■ **PARTS OF THE EXERCISE**
A. From the comment on the court opinion, quote the passage from "As far as I" to "actually on legal hold.".
B. In the comment on the court opinion, how was the electronic document about legal hold sent to the AFPC?
C. Proceed with the comment on the court opinion about Webb's legal hold, picking up after its last sentence.

**** SOURCE TEXT ****

Cloudesley Shovell said...

Hmmm . . .

I searched this opinion in vain for a citation to the legal rule that Article I courts are statutory, and that therefore their jurisdiction is strictly construed.

As far as I can tell, jurisdiction here hinged on the fact that an electronic document regarding legal hold was sent via e-mail to the AFPC. I see nothing in the opinion to suggest that this document was ever actually received by the AFPC, that AFPC ever acted upon the legal hold request (apparently, AFPC did not, since AFPC discharged Webb), or most significantly, that the command ever followed up with AFPC to see if AFPC had acted on the "commander's intent."

The Court chastises Webb for failing to strictly follow the checkout checklist, because had he done so, the command would've figured out that he was on legal hold. The Court never scrutizes the command's apparent failure to follow through with AFPC to ensure that Webb was actually on legal hold.

**** ENTRIES SHOWN ****

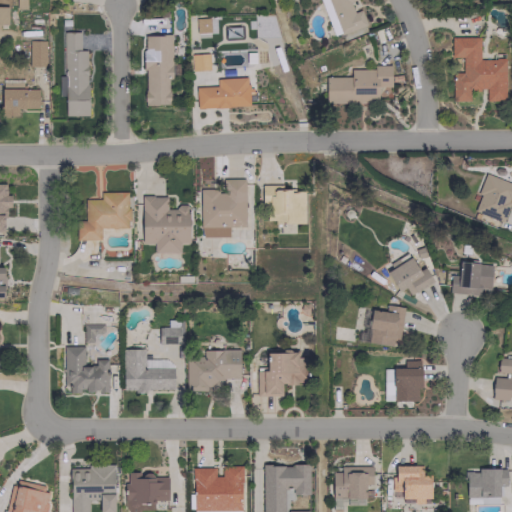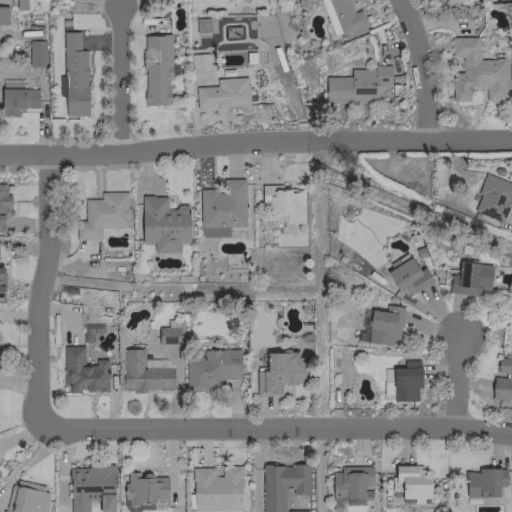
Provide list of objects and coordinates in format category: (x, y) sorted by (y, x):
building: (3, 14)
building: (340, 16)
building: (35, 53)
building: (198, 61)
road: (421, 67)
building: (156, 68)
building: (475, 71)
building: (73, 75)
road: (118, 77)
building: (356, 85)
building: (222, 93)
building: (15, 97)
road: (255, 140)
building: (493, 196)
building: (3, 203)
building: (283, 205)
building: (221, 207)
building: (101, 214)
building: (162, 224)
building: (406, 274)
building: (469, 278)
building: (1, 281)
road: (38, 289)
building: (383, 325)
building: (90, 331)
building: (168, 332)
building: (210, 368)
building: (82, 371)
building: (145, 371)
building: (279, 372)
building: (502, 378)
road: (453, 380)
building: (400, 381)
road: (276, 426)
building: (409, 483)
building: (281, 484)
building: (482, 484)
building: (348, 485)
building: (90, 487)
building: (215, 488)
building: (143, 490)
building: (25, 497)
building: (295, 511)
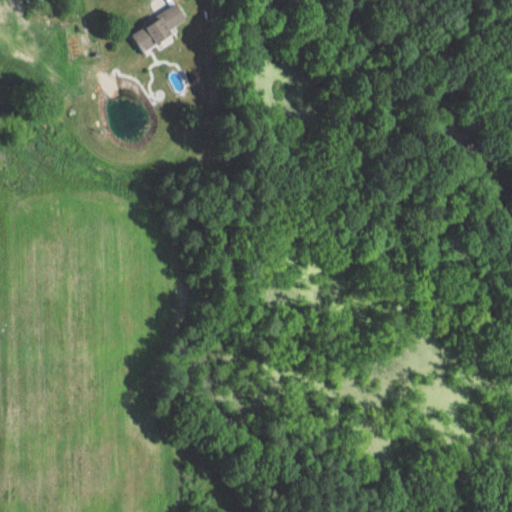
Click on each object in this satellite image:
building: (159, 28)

****
**** ENTRIES SHOWN ****

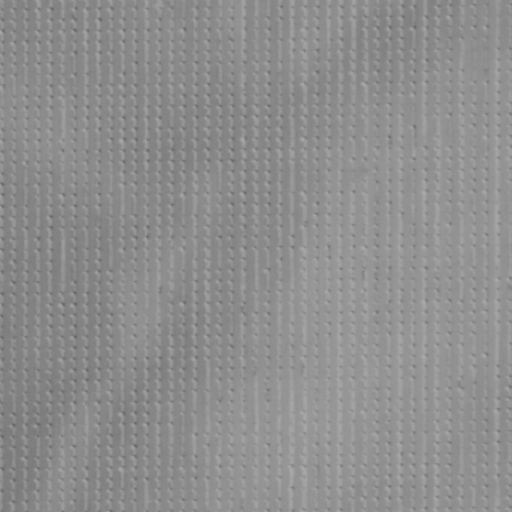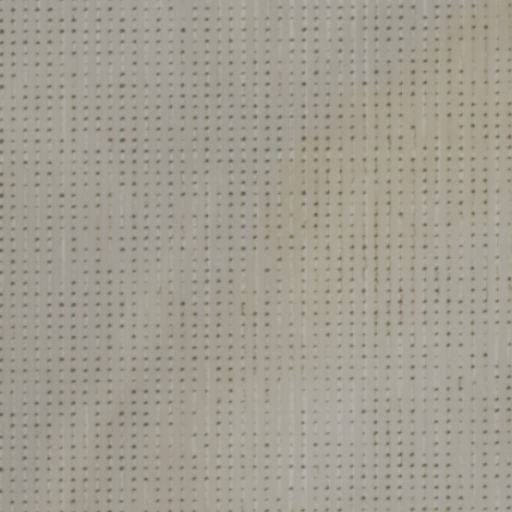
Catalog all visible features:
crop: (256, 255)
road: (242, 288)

****

■ **RESPONSES TO THE TASKS**
A.
As far as I can tell, jurisdiction here hinged on the fact that an electronic document regarding legal hold was sent via e-mail to the AFPC. I see nothing in the opinion to suggest that this document was ever actually received by the AFPC, that AFPC ever acted upon the legal hold request (apparently, AFPC did not, since AFPC discharged Webb), or most significantly, that the command ever followed up with AFPC to see if AFPC had acted on the "commander's intent."

The Court chastises Webb for failing to strictly follow the checkout checklist, because had he done so, the command would've figured out that he was on legal hold. The Court never scrutizes the command's apparent failure to follow through with AFPC to ensure that Webb was actually on legal hold.

B. It was sent via e-mail.

C.
Given that jurisdiction is strictly construed, perhaps additional scrutiny should have been directed at the command's failure to ensure that Webb's alleged status on legal hold was actually properly put into effect with AFPC. If the command failed to do so, his discharge was mistaken, but valid, and not an ultra vires act.

Perhaps there are additional facts in the Military Judge's ruling that weren't repeated in the AFCCA oponion, but the court's opinion, standing alone, appears to not support its ultimate conclusion.